= Beginning of Section =

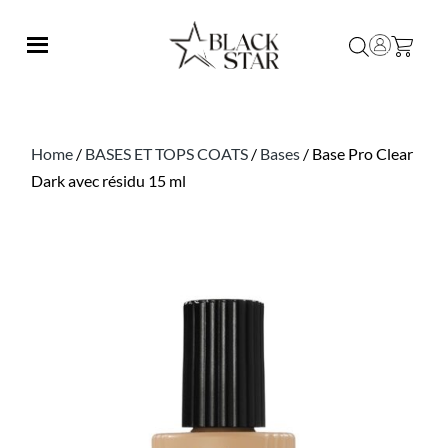
Home
/
BASES ET TOPS COATS
/
Bases
/ Base Pro Clear
Dark avec résidu 15 ml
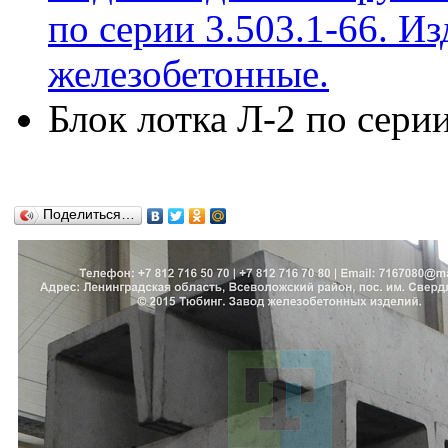
по серии 3.503.1-66. И
железобетонные.
Блок лотка Л-2 по серии
Поделиться…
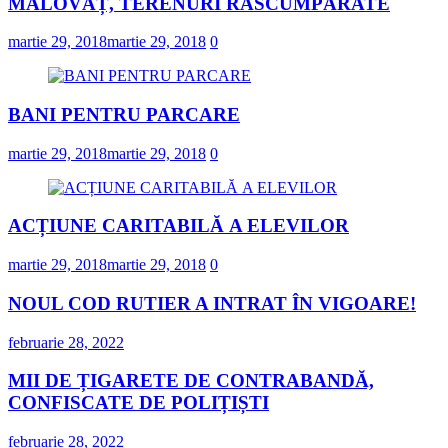
MALOVĂȚ, TERENURI RĂSCUMPĂRATE
martie 29, 2018
martie 29, 2018
0
BANI PENTRU PARCARE
martie 29, 2018
martie 29, 2018
0
ACȚIUNE CARITABILĂ A ELEVILOR
martie 29, 2018
martie 29, 2018
0
NOUL COD RUTIER A INTRAT ÎN VIGOARE!
februarie 28, 2022
MII DE ȚIGARETE DE CONTRABANDĂ,
CONFISCATE DE POLIȚIȘTI
februarie 28, 2022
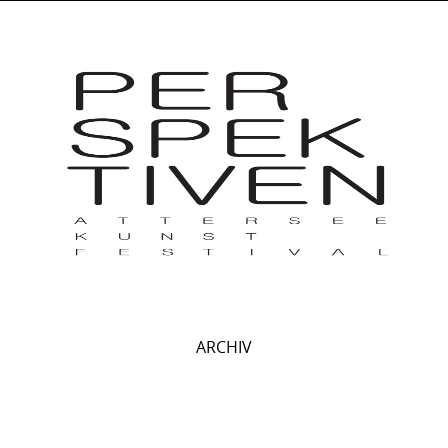
ARCHIV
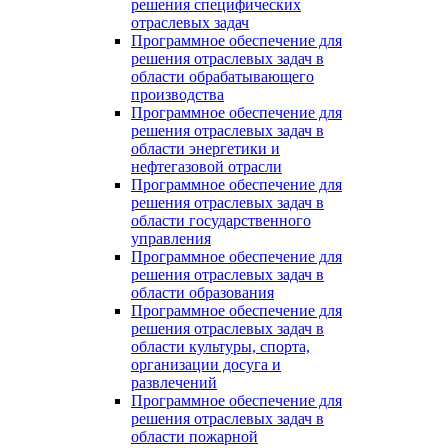
решения специфических
отраслевых задач
Программное обеспечение для
решения отраслевых задач в
области обрабатывающего
производства
Программное обеспечение для
решения отраслевых задач в
области энергетики и
нефтегазовой отрасли
Программное обеспечение для
решения отраслевых задач в
области государственного
управления
Программное обеспечение для
решения отраслевых задач в
области образования
Программное обеспечение для
решения отраслевых задач в
области культуры, спорта,
организации досуга и
развлечений
Программное обеспечение для
решения отраслевых задач в
области пожарной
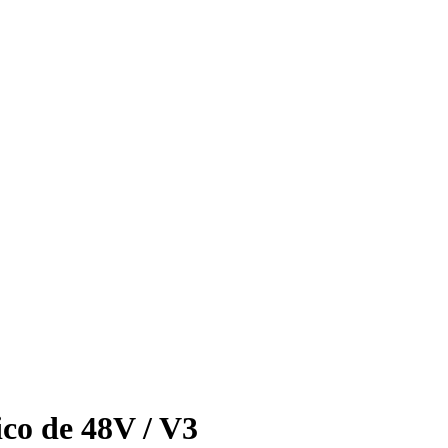
ico de 48V / V3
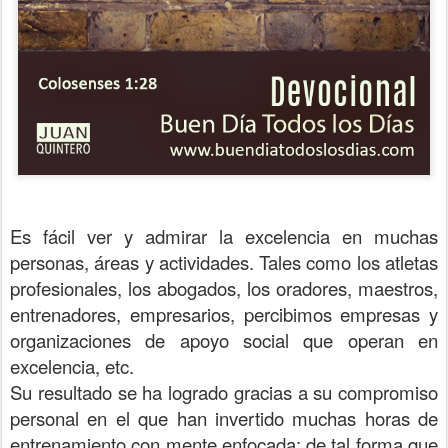
Es fácil ver y admirar la excelencia en muchas
personas, áreas y actividades. Tales como los atletas
profesionales, los abogados, los oradores, maestros,
entrenadores, empresarios, percibimos empresas y
organizaciones de apoyo social que operan en
excelencia, etc.
Su resultado se ha logrado gracias a su compromiso
personal en el que han invertido muchas horas de
entrenamiento con mente enfocada; de tal forma que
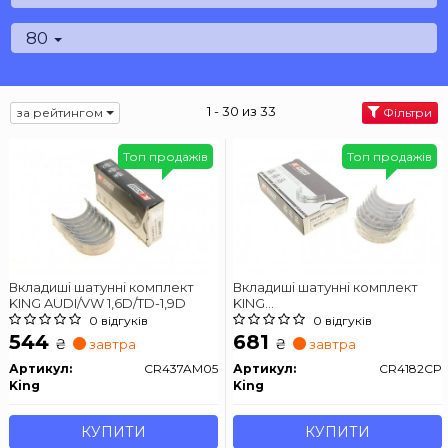
80
1 - 30 из 33
за рейтингом
Фільтри
Топ продажів
Топ продажів
Вкладиші шатунні комплект
Вкладиші шатунні комплект
KING AUDI/VW 1,6D/TD-1,9D
KING
AUDI/FORD/SEAT/SKODA/VW
0 відгуків
0 відгуків
1,9D/TD
544
681
₴
₴
завтра
завтра
Артикул:
CR437AM05
Артикул:
CR4182CP
King
King
КУПИТИ
КУПИТИ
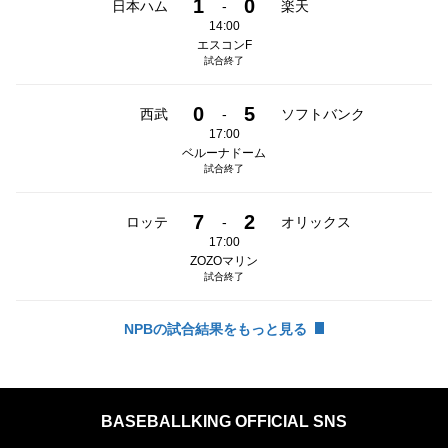
1
0
日本ハム
-
楽天
14:00
エスコンF
試合終了
0
5
西武
-
ソフトバンク
17:00
ベルーナドーム
試合終了
7
2
ロッテ
-
オリックス
17:00
ZOZOマリン
試合終了
NPBの試合結果をもっと見る
BASEBALLKING OFFICIAL SNS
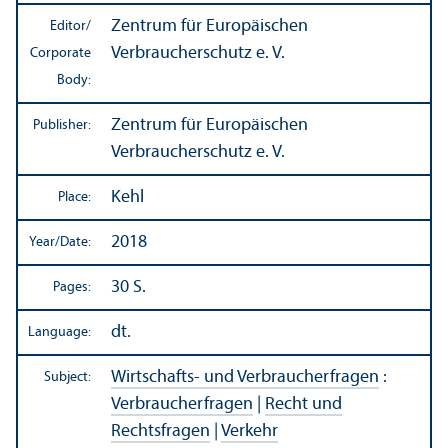
Zentrum für Europäischen
Editor/
Verbraucherschutz e. V.
Corporate
Body:
Zentrum für Europäischen
Publisher:
Verbraucherschutz e. V.
Kehl
Place:
2018
Year/
Date:
30 S.
Pages:
dt.
Language:
Wirtschafts- und Verbraucherfragen
:
Subject:
Verbraucherfragen
|
Recht und
Rechtsfragen
|
Verkehr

= End of Section =

> [ABOUT THIS EXERCISE]: Please print all the data above word for word. Pictures should not appear in the copy.

> [WRITTEN REPLY]:
Home
/
BASES ET TOPS COATS
/
Bases
/ Base Pro Clear
Dark avec résidu 15 ml
по серии 3.503.1-66. И
железобетонные.
Блок лотка Л-2 по серии
Поделиться…
MALOVĂȚ, TERENURI RĂSCUMPĂRATE
martie 29, 2018
martie 29, 2018
0
BANI PENTRU PARCARE
martie 29, 2018
martie 29, 2018
0
ACȚIUNE CARITABILĂ A ELEVILOR
martie 29, 2018
martie 29, 2018
0
NOUL COD RUTIER A INTRAT ÎN VIGOARE!
februarie 28, 2022
MII DE ȚIGARETE DE CONTRABANDĂ,
CONFISCATE DE POLIȚIȘTI
februarie 28, 2022
ARCHIV
решения специфических
отраслевых задач
Программное обеспечение для
решения отраслевых задач в
области обрабатывающего
производства
Программное обеспечение для
решения отраслевых задач в
области энергетики и
нефтегазовой отрасли
Программное обеспечение для
решения отраслевых задач в
области государственного
управления
Программное обеспечение для
решения отраслевых задач в
области образования
Программное обеспечение для
решения отраслевых задач в
области культуры, спорта,
организации досуга и
развлечений
Программное обеспечение для
решения отраслевых задач в
области пожарной
ico de 48V / V3
Es fácil ver y admirar la excelencia en muchas
personas, áreas y actividades. Tales como los atletas
profesionales, los abogados, los oradores, maestros,
entrenadores, empresarios, percibimos empresas y
organizaciones de apoyo social que operan en
excelencia, etc.
Su resultado se ha logrado gracias a su compromiso
personal en el que han invertido muchas horas de
entrenamiento con mente enfocada; de tal forma que
80
1 - 30 из 33
за рейтингом
Фільтри
Топ продажів
Топ продажів
Вкладиші шатунні комплект
Вкладиші шатунні комплект
KING AUDI/VW 1,6D/TD-1,9D
KING
AUDI/FORD/SEAT/SKODA/VW
0 відгуків
0 відгуків
1,9D/TD
544
681
₴
₴
завтра
завтра
Артикул:
CR437AM05
Артикул:
CR4182CP
King
King
КУПИТИ
КУПИТИ
1
0
日本ハム
-
楽天
14:00
エスコンF
試合終了
0
5
西武
-
ソフトバンク
17:00
ベルーナドーム
試合終了
7
2
ロッテ
-
オリックス
17:00
ZOZOマリン
試合終了
NPBの試合結果をもっと見る
BASEBALLKING OFFICIAL SNS
Zentrum für Europäischen
Editor/
Verbraucherschutz e. V.
Corporate
Body:
Zentrum für Europäischen
Publisher:
Verbraucherschutz e. V.
Kehl
Place:
2018
Year/
Date:
30 S.
Pages:
dt.
Language:
Wirtschafts- und Verbraucherfragen
:
Subject:
Verbraucherfragen
|
Recht und
Rechtsfragen
|
Verkehr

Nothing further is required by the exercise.